The governorship races in New Jersey and Virginia, and the New York City mayoral race, occur in the year immediately after the Presidential election. These races are often seen as a referendum on the incumbent President's policies. I suspect Trump is thinking that a good GOP candidate who is at least an economic conservative (cultural conservatism is a hard sell in New Jersey), basically a loyal version of Chris Christie, could win the Garden State governor's office. More than just thumbing his nose at New York Governor Hochul and the corrupt Democratic regimes in the New York City Hall and Albany, this may be why he decided to interfere in the congestion pricing issue.
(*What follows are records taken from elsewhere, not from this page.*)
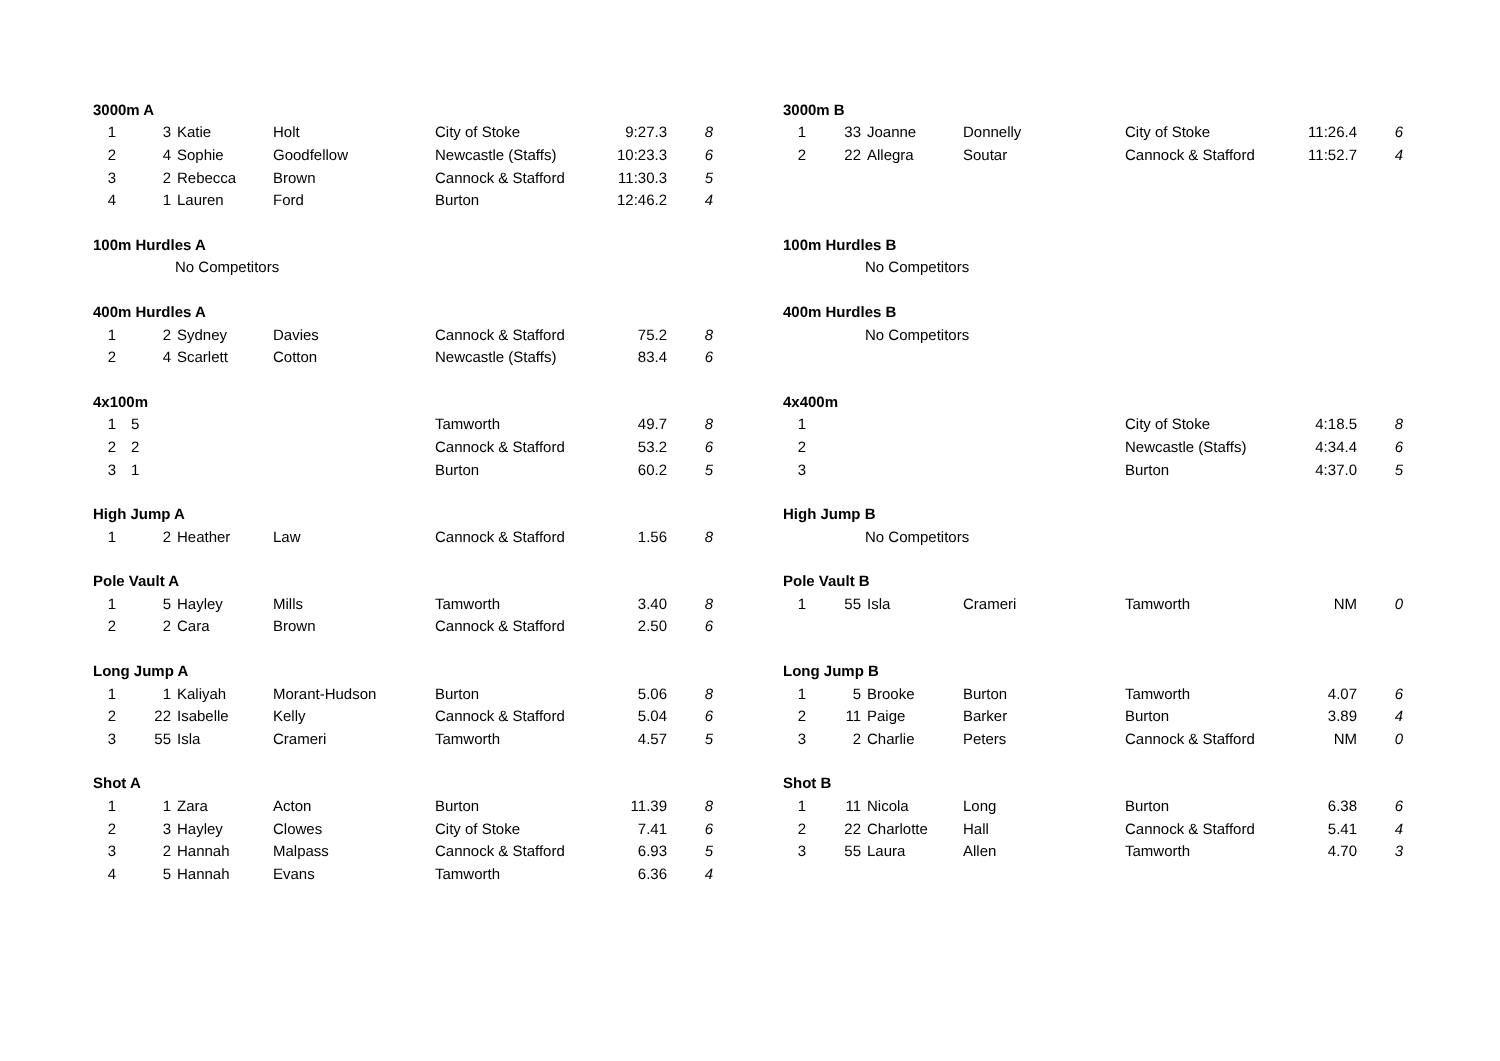| 3000m A | | | | | | |
| --- | --- | --- | --- | --- | --- | --- |
| 1 | 3 | Katie | Holt | City of Stoke | 9:27.3 | 8 |
| 2 | 4 | Sophie | Goodfellow | Newcastle (Staffs) | 10:23.3 | 6 |
| 3 | 2 | Rebecca | Brown | Cannock & Stafford | 11:30.3 | 5 |
| 4 | 1 | Lauren | Ford | Burton | 12:46.2 | 4 |
| 100m Hurdles A |
| --- |
| No Competitors |
| 400m Hurdles A | | | | | | |
| --- | --- | --- | --- | --- | --- | --- |
| 1 | 2 | Sydney | Davies | Cannock & Stafford | 75.2 | 8 |
| 2 | 4 | Scarlett | Cotton | Newcastle (Staffs) | 83.4 | 6 |
| 4x100m | | | | | | |
| --- | --- | --- | --- | --- | --- | --- |
| 1 | 5 | | | Tamworth | 49.7 | 8 |
| 2 | 2 | | | Cannock & Stafford | 53.2 | 6 |
| 3 | 1 | | | Burton | 60.2 | 5 |
| High Jump A | | | | | | |
| --- | --- | --- | --- | --- | --- | --- |
| 1 | 2 | Heather | Law | Cannock & Stafford | 1.56 | 8 |
| Pole Vault A | | | | | | |
| --- | --- | --- | --- | --- | --- | --- |
| 1 | 5 | Hayley | Mills | Tamworth | 3.40 | 8 |
| 2 | 2 | Cara | Brown | Cannock & Stafford | 2.50 | 6 |
| Long Jump A | | | | | | |
| --- | --- | --- | --- | --- | --- | --- |
| 1 | 1 | Kaliyah | Morant-Hudson | Burton | 5.06 | 8 |
| 2 | 22 | Isabelle | Kelly | Cannock & Stafford | 5.04 | 6 |
| 3 | 55 | Isla | Crameri | Tamworth | 4.57 | 5 |
| Shot A | | | | | | |
| --- | --- | --- | --- | --- | --- | --- |
| 1 | 1 | Zara | Acton | Burton | 11.39 | 8 |
| 2 | 3 | Hayley | Clowes | City of Stoke | 7.41 | 6 |
| 3 | 2 | Hannah | Malpass | Cannock & Stafford | 6.93 | 5 |
| 4 | 5 | Hannah | Evans | Tamworth | 6.36 | 4 |
| 3000m B | | | | | | |
| --- | --- | --- | --- | --- | --- | --- |
| 1 | 33 | Joanne | Donnelly | City of Stoke | 11:26.4 | 6 |
| 2 | 22 | Allegra | Soutar | Cannock & Stafford | 11:52.7 | 4 |
| 100m Hurdles B |
| --- |
| No Competitors |
| 400m Hurdles B |
| --- |
| No Competitors |
| 4x400m | | | | | | |
| --- | --- | --- | --- | --- | --- | --- |
| 1 | | | | City of Stoke | 4:18.5 | 8 |
| 2 | | | | Newcastle (Staffs) | 4:34.4 | 6 |
| 3 | | | | Burton | 4:37.0 | 5 |
| High Jump B |
| --- |
| No Competitors |
| Pole Vault B | | | | | | |
| --- | --- | --- | --- | --- | --- | --- |
| 1 | 55 | Isla | Crameri | Tamworth | NM | 0 |
| Long Jump B | | | | | | |
| --- | --- | --- | --- | --- | --- | --- |
| 1 | 5 | Brooke | Burton | Tamworth | 4.07 | 6 |
| 2 | 11 | Paige | Barker | Burton | 3.89 | 4 |
| 3 | 2 | Charlie | Peters | Cannock & Stafford | NM | 0 |
| Shot B | | | | | | |
| --- | --- | --- | --- | --- | --- | --- |
| 1 | 11 | Nicola | Long | Burton | 6.38 | 6 |
| 2 | 22 | Charlotte | Hall | Cannock & Stafford | 5.41 | 4 |
| 3 | 55 | Laura | Allen | Tamworth | 4.70 | 3 |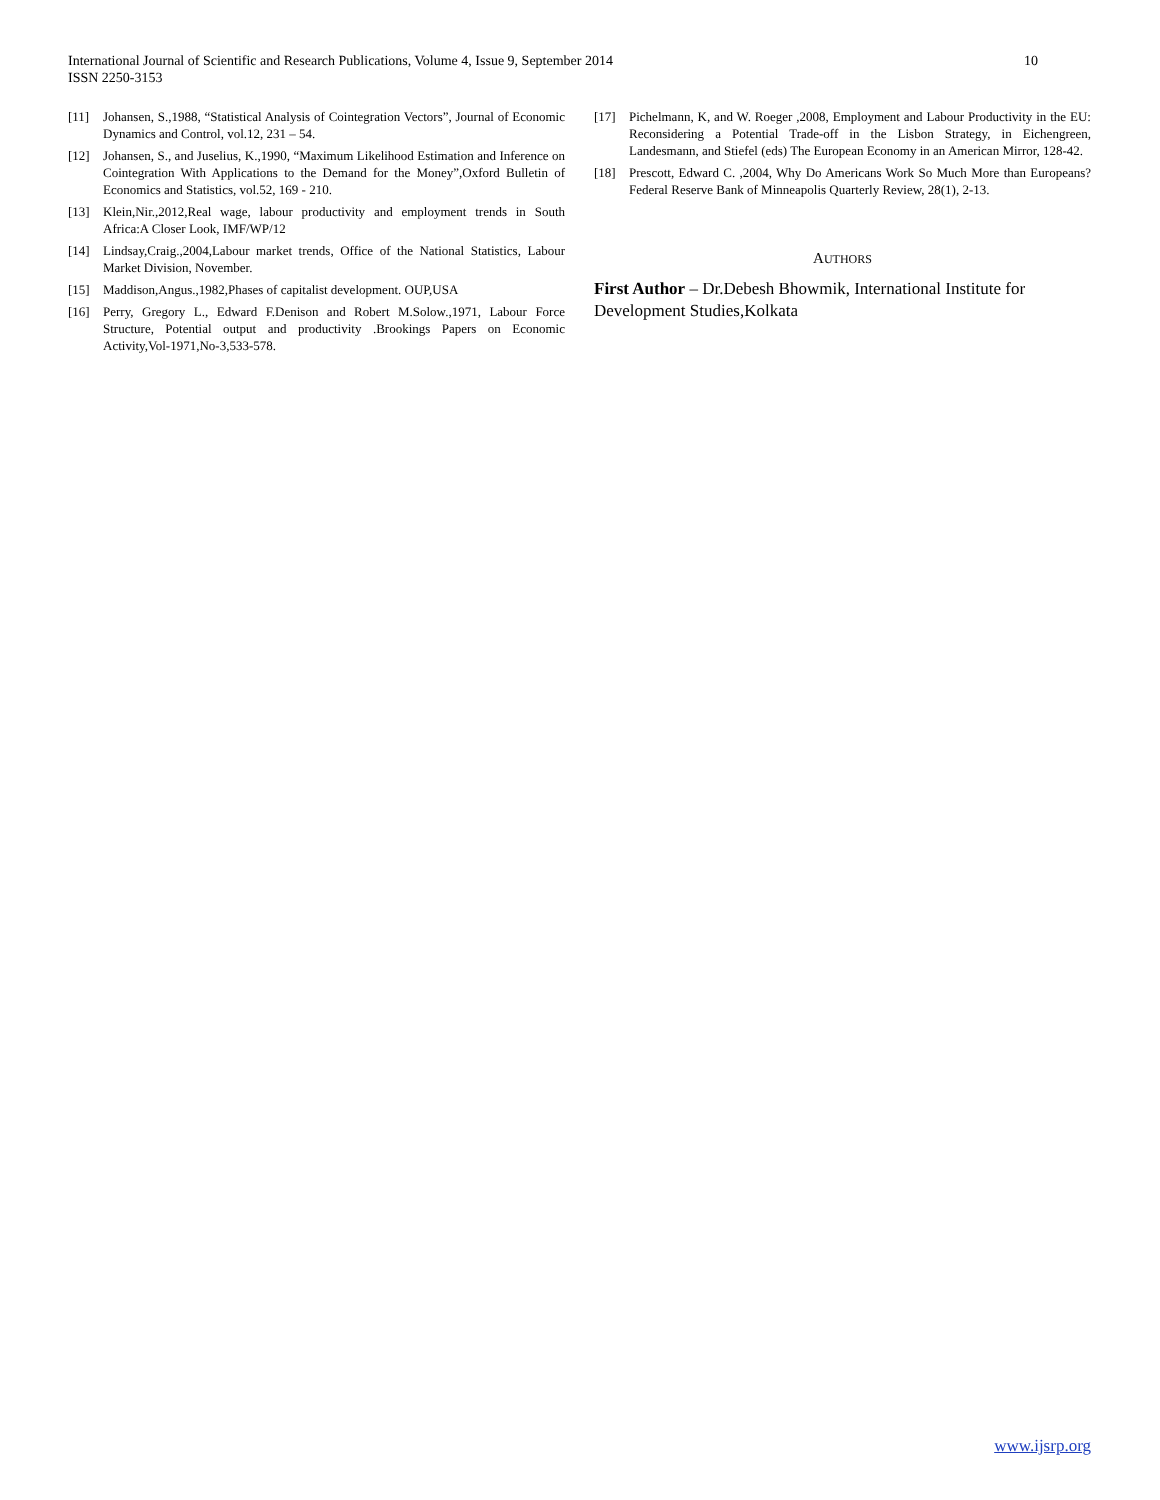International Journal of Scientific and Research Publications, Volume 4, Issue 9, September 2014
ISSN 2250-3153
10
[11] Johansen, S.,1988, “Statistical Analysis of Cointegration Vectors”, Journal of Economic Dynamics and Control, vol.12, 231 – 54.
[12] Johansen, S., and Juselius, K.,1990, “Maximum Likelihood Estimation and Inference on Cointegration With Applications to the Demand for the Money”,Oxford Bulletin of Economics and Statistics, vol.52, 169 - 210.
[13] Klein,Nir.,2012,Real wage, labour productivity and employment trends in South Africa:A Closer Look, IMF/WP/12
[14] Lindsay,Craig.,2004,Labour market trends, Office of the National Statistics, Labour Market Division, November.
[15] Maddison,Angus.,1982,Phases of capitalist development. OUP,USA
[16] Perry, Gregory L., Edward F.Denison and Robert M.Solow.,1971, Labour Force Structure, Potential output and productivity .Brookings Papers on Economic Activity,Vol-1971,No-3,533-578.
[17] Pichelmann, K, and W. Roeger ,2008, Employment and Labour Productivity in the EU: Reconsidering a Potential Trade-off in the Lisbon Strategy, in Eichengreen, Landesmann, and Stiefel (eds) The European Economy in an American Mirror, 128-42.
[18] Prescott, Edward C. ,2004, Why Do Americans Work So Much More than Europeans? Federal Reserve Bank of Minneapolis Quarterly Review, 28(1), 2-13.
AUTHORS
First Author – Dr.Debesh Bhowmik, International Institute for Development Studies,Kolkata
www.ijsrp.org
All valid points, the issue is the pendulum will swing back eventually and we don’t want to set up the feds to have even more power over the states. So short term political gains vs precedent set and when not if the dems have control again you really want them with even more power over the states. Flyover country has no say what NYC does and that’s how it should be. I don’t want California or New York to be able to tell Texas what we can and cannot get our legislature to pass. Because if they could your gun rights are gone. The Texas silencer law is perfect example of the commerce clause being used by fedzilla to over turn a state law that passed.
In this administration, the most important thing in these political/legal disputes is philosophical and legal consistency. The worst thing they could do is take the approach that state law should override federal authority in a congestion tolling case in New York, while filing legal challenges to state laws and regulations in a California over vehicle emissions standards and requirements for electric vehicles under the exact opposite legal reasoning.